- Episode no.: Season 3 Episode 6
- Directed by: Winrich Kolbe
- Story by: Lisa Klink
- Teleplay by: Brannon Braga; Joe Menosky;
- Production code: 148
- Original air date: October 9, 1996

Guest appearances
- Charles Esten - Dathan; Eugene Roche - Jor Brel; Eve Brenner - Jora Mirell / Korenna Mirell; Athena Massey - Jessen; Bruce Davison - Jareth;

Episode chronology
| ← Previous "False Profits" | Next → "Sacred Ground" |
- Star Trek: Voyager season 3

= Remember (Star Trek: Voyager) =

"Remember" is the 48th episode of the science fiction television series Star Trek: Voyager, the sixth episode of the third season. Several guest stars feature as aliens that Voyager encounters and also in flashback/dream sequences. The story focuses on the character B'Elanna Torres, as she begins experiencing intense dreams after an alien deposits them in her mind.

The episode was written by Brannon Braga and Joe Menosky, from a story by Lisa Klink; it was directed by Winrich Kolbe.

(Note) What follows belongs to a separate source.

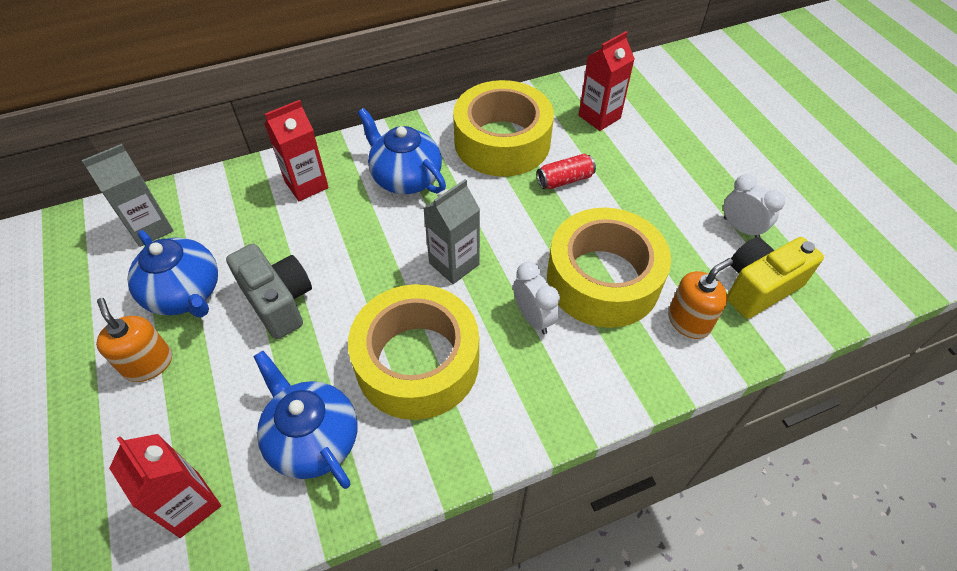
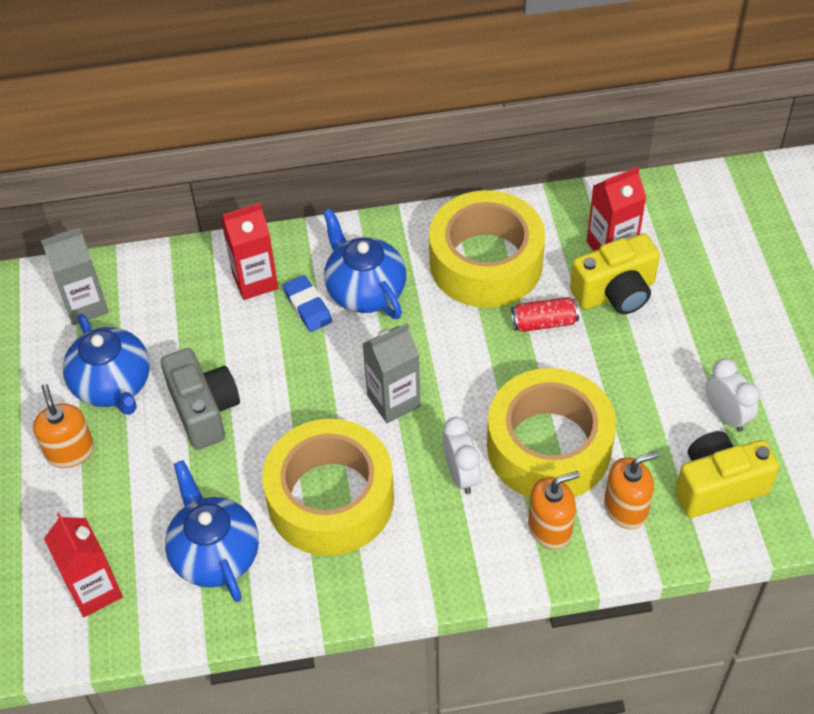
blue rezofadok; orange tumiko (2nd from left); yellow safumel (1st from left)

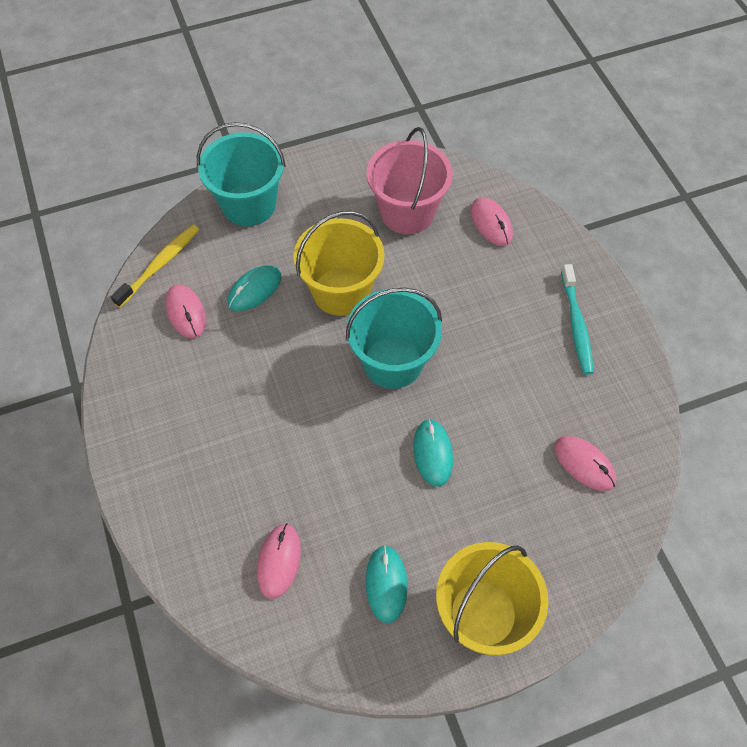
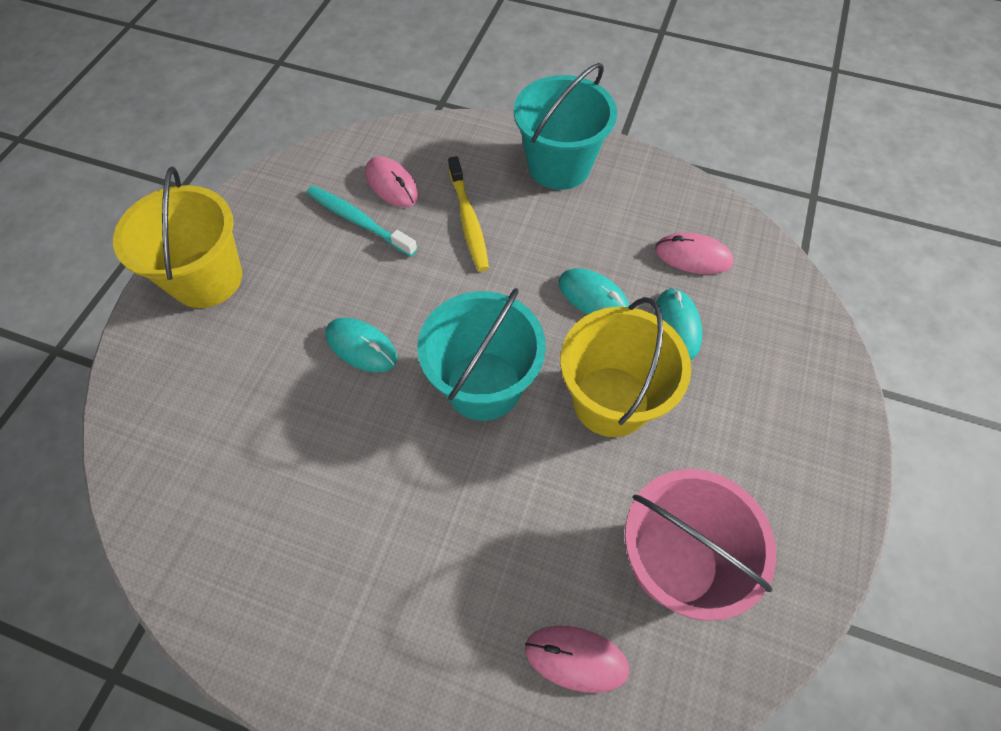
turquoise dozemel; yellow dozemel;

This was broadcast on UPN on October 9, 1996.

==Plot==
The Federation starship Voyager is transporting members of a telepathic race, the Enarans, to their homeworld. Chief Engineer B'Elanna Torres begins experiencing intense dreams in which she is a young Enaran woman named Korenna having a forbidden love affair. The dreams seem real, more like memories, and they become increasingly disturbing and dangerous, forcing Torres to seek answers from the Enaran passengers.

She learns that her dreams are actual memories being projected to her by Jora Mirell, one of the visiting Enarans, who was formerly named Korenna. The memories are of Korenna's relationship in her youth with Dathan, a member of the "Regressives", a group that preferred not to use technology but instead to live a simple life. The Regressives were deported and executed in a program of genocide. The Enarans, however, covered up the genocide by teaching succeeding generations that the Regressives brought about their own demise.

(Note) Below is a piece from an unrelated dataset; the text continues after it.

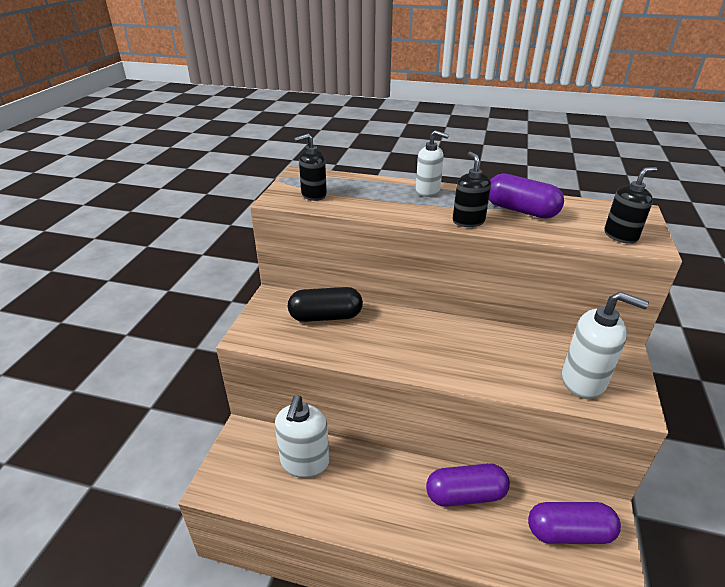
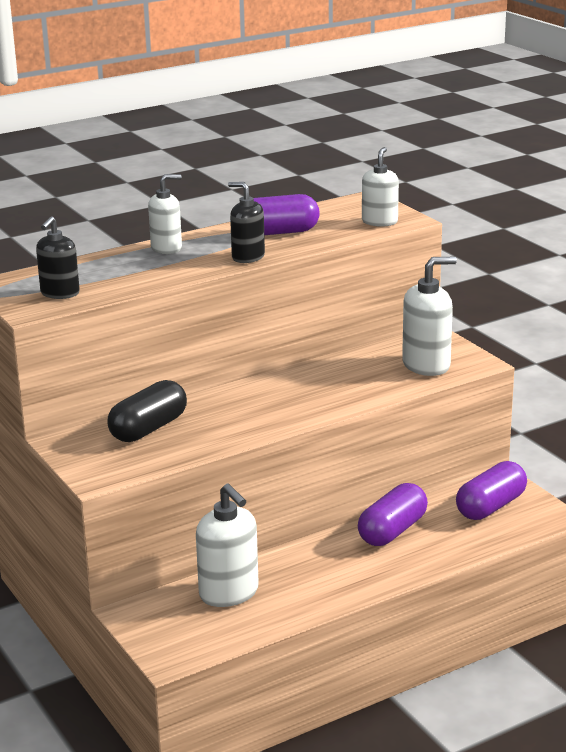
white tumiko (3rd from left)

On Voyager, Torres visits Korenna's quarters, and finds her dying from what she claims is a murder to continue the conspiracy. Before dying, she projects the ending of the story to Torres — how her father turned her lover over to the authorities and she watched his execution.

Torres confronts the Enarans, but they deny wrongdoing. Though the Prime Directive forbids Captain Janeway from interfering, she casually remarks that the last of the Enaran engineers are packing their equipment. Torres rushes to engineering, where she confronts Jessen, an Enaran woman with whom she had become friends, and bemoans the fact that she is unable to project the memories and thus prove their validity. Jessen tells Torres that she is able to connect their minds, and proceeds to do so with Torres. The episode closes with the first 'dream' of all, but now Jessen is the main character.

==Reception==
It has been rated as the best third season Voyager episode then produced by the Jammers Reviews website, with a "sensibly written" script and "wonderfully acted" show; its web creator, Jamahl Episcokan, awarded it 3.5/4 stars. Episcokan notes that:
Star Trek has always been known to venture into social commentary and allegorical content, and with "Remember" the Voyager team comes up with a winner.'

Doux Reviews gives it 3/4, and it had 7.7/10 on TV.com based on 170 votes as of 2018. In 2019, Den of Geek ranked this the eighth best morality play of the Star Trek franchise.

In 2017, ScreenRant ranked this episode the seventh thematically darkest episode of the Star Trek franchise.

Tor.com gave it a 6/10.

== Releases ==
"Remember" was released on LaserDisc in Japan on June 25, 1999, as part of the 3rd Season Vol. 1 set.

This episode was released on DVD on July 6, 2004 as part of Star Trek Voyager: Complete Third Season, with Dolby 5.1 surround audio. The season 3 DVD was released in the UK on September 6, 2004.

In 2017, the complete Star Trek: Voyager television series was released in a DVD box set, which included it as part of the season 3 discs.